For Simpson the results have been limited.
“We should know – we’ve probably had eight games at night here,” he said.
“You’d think we’d get better, so we’ve got some work to do.
“We started the game (against North Melbourne) thinking we’d have a go at using the whole ground and trying to play our way, but learnt real quick.

“We thought we overused the ball a little bit. But that’s just the way night games here are going to be.
“People say, ‘Well, if you haven’t learnt by now’ – but sometimes it’s dry at night.”
Bizarrely, that is the case.
“It actually felt like it had rained,” Kangas coach Rhyce Shaw said.
“But we actually played out here a couple of weeks ago and it was dry. So, who knows?”
Thursday was a glorious day on the Gold Coast – mid 20s and barely a cloud in the sky.
But by the final quarter Metricon Stadium was soaked.
Is it due to the breeze? The position of the moon?

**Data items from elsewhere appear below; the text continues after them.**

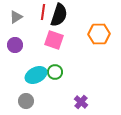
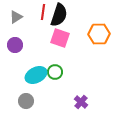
pink square: moved 6 px right, 2 px up
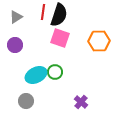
orange hexagon: moved 7 px down
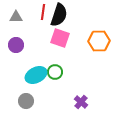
gray triangle: rotated 32 degrees clockwise
purple circle: moved 1 px right
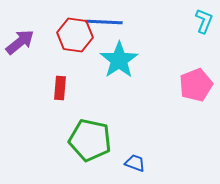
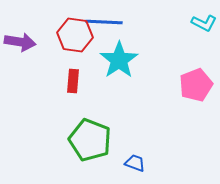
cyan L-shape: moved 2 px down; rotated 95 degrees clockwise
purple arrow: rotated 48 degrees clockwise
red rectangle: moved 13 px right, 7 px up
green pentagon: rotated 9 degrees clockwise
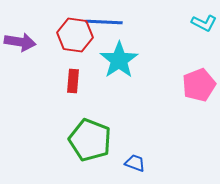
pink pentagon: moved 3 px right
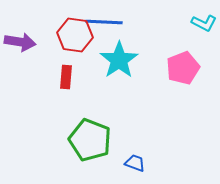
red rectangle: moved 7 px left, 4 px up
pink pentagon: moved 16 px left, 17 px up
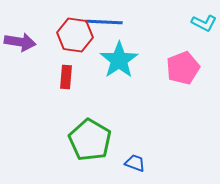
green pentagon: rotated 9 degrees clockwise
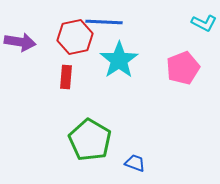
red hexagon: moved 2 px down; rotated 20 degrees counterclockwise
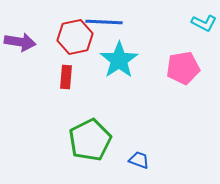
pink pentagon: rotated 12 degrees clockwise
green pentagon: rotated 15 degrees clockwise
blue trapezoid: moved 4 px right, 3 px up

Whatever it is the Eagles stand to lose the most because of their kick-and-catch and controlled gamestyle.
Richmond invites chaos whereas West Coast wants aerial control from the likes of bookends Jeremy McGovern and Josh Kennedy, and that becomes harder to execute in the wet.
“Everyone who wants to try and control the ball in wet conditions it just takes half a second longer to adapt and to take the ball clean,” Simpson said.

“But you can still do it – it depends how much pressure the team puts on as well.
“We’re not dismissing the way we play, we just need to adjust a couple of things as we go.”
Richmond coach Damien Hardwick was mocked when he lashed out at the MCG’s “dew formula” after the 5.6 (36) apiece draw against Collingwood in Round 2, and yet four months on the topic hasn’t washed away.
AFL football operations boss Steve Hocking was unfazed by Brisbane rolling Collingwood 42-34 this month, despite kicking one goal in three quarters.
The Friday night clash at the Gabba was loaded with dropped marks because the Sherrins quickly became soaked.
But Hocking dismissed concerns by pointing to the TV ratings – it was the highest-rating match in Brisbane for the year, and the Lions’ largest home-and-away audience since 2011.
AFL boss Gillon McLachlan asked his resident Queensland experts about the dew before locking in the Gabba to host the Grand Final, which will start 40 minutes earlier than the Eagles-North game.
McLachlan was pragmatically hopeful the dew would dry up long before October 24.
“I’ve rung a couple of people and they reckon it’ll be fine,” he said.
“You can’t plan everything … and if there’s dew there’ll be some dew.”